(Material supplied):
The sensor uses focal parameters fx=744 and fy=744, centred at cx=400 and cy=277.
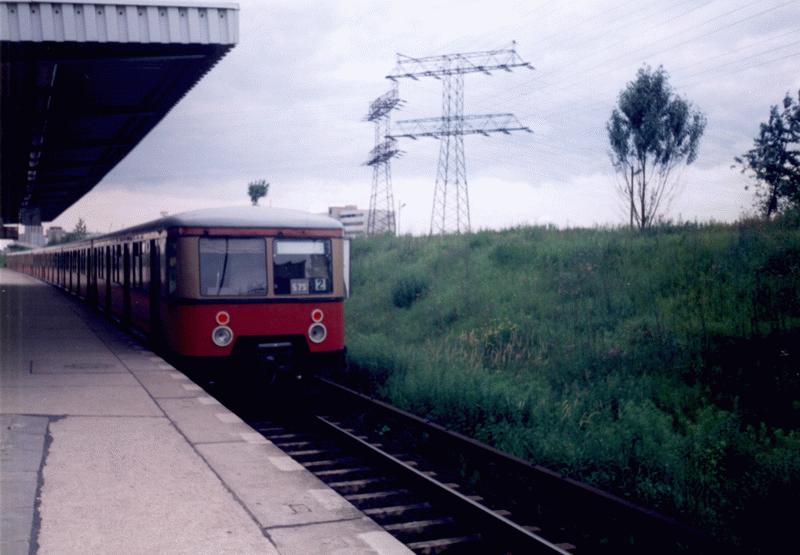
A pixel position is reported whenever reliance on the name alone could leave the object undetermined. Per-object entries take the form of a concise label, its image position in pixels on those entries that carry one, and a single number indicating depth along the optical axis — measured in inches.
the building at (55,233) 3879.4
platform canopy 405.1
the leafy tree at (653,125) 974.4
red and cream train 384.8
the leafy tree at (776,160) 753.0
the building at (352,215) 5064.0
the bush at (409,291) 701.9
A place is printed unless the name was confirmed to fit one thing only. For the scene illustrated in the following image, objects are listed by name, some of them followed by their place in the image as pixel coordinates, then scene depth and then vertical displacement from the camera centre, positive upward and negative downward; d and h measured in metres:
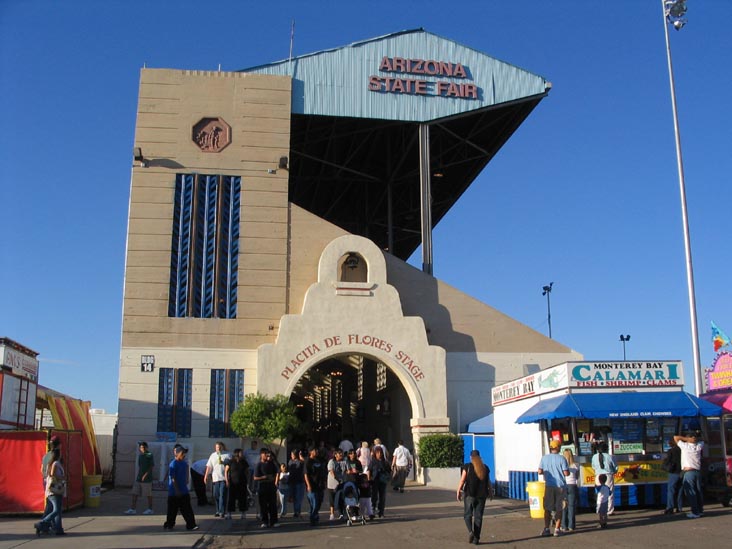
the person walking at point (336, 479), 16.83 -0.74
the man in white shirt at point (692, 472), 16.02 -0.63
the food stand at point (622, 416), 17.66 +0.55
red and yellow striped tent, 23.91 +0.89
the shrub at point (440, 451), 26.39 -0.28
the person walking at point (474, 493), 13.62 -0.88
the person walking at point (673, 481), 17.00 -0.87
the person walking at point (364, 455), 20.50 -0.30
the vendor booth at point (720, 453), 18.36 -0.30
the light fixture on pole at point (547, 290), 55.03 +10.37
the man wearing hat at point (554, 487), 14.58 -0.83
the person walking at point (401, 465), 24.00 -0.66
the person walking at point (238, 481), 17.11 -0.78
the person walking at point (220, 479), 17.39 -0.75
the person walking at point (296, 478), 17.77 -0.76
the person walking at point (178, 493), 15.12 -0.91
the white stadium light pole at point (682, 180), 23.84 +8.30
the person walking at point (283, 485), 17.44 -0.89
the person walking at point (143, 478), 18.02 -0.73
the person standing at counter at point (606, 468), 16.03 -0.56
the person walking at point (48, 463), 14.12 -0.31
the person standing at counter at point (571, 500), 15.10 -1.11
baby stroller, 16.53 -1.21
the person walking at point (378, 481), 17.56 -0.84
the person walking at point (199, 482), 20.39 -0.96
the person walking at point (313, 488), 16.39 -0.91
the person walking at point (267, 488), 16.00 -0.88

(Instructions to follow): Every record is to be reproduced exactly, with no pictures included.

(Written reply):
The sensor uses focal parameters fx=744 and fy=744, centred at cx=400 and cy=277.
A pixel position is reported whenever reliance on the name alone could leave the object undetermined. Per-object entries take the form of a concise label, its image position in pixels on those entries that carry one, and a single number indicating depth along the optical axis — measured in inches.
the building at (55,233) 3879.4
platform canopy 405.1
the leafy tree at (653,125) 974.4
red and cream train 384.8
the leafy tree at (776,160) 753.0
the building at (352,215) 5064.0
the bush at (409,291) 701.9
A place is printed unless the name was confirmed to fit one thing only. For the scene illustrated in the following image, objects are listed by name, some of them followed by their place in the image as pixel coordinates, then scene depth and then vertical displacement from the camera centre, positive upward and negative downward; d and h measured in metres:
the person walking at point (336, 479), 16.83 -0.74
the man in white shirt at point (692, 472), 16.02 -0.63
the food stand at point (622, 416), 17.66 +0.55
red and yellow striped tent, 23.91 +0.89
the shrub at point (440, 451), 26.39 -0.28
the person walking at point (474, 493), 13.62 -0.88
the person walking at point (673, 481), 17.00 -0.87
the person walking at point (364, 455), 20.50 -0.30
the vendor booth at point (720, 453), 18.36 -0.30
the light fixture on pole at point (547, 290), 55.03 +10.37
the man wearing hat at point (554, 487), 14.58 -0.83
the person walking at point (401, 465), 24.00 -0.66
the person walking at point (238, 481), 17.11 -0.78
the person walking at point (220, 479), 17.39 -0.75
the person walking at point (296, 478), 17.77 -0.76
the person walking at point (178, 493), 15.12 -0.91
the white stadium light pole at point (682, 180), 23.84 +8.30
the person walking at point (283, 485), 17.44 -0.89
the person walking at point (143, 478), 18.02 -0.73
the person standing at counter at point (606, 468), 16.03 -0.56
the person walking at point (48, 463), 14.12 -0.31
the person standing at counter at point (571, 500), 15.10 -1.11
baby stroller, 16.53 -1.21
the person walking at point (378, 481), 17.56 -0.84
the person walking at point (199, 482), 20.39 -0.96
the person walking at point (313, 488), 16.39 -0.91
the person walking at point (267, 488), 16.00 -0.88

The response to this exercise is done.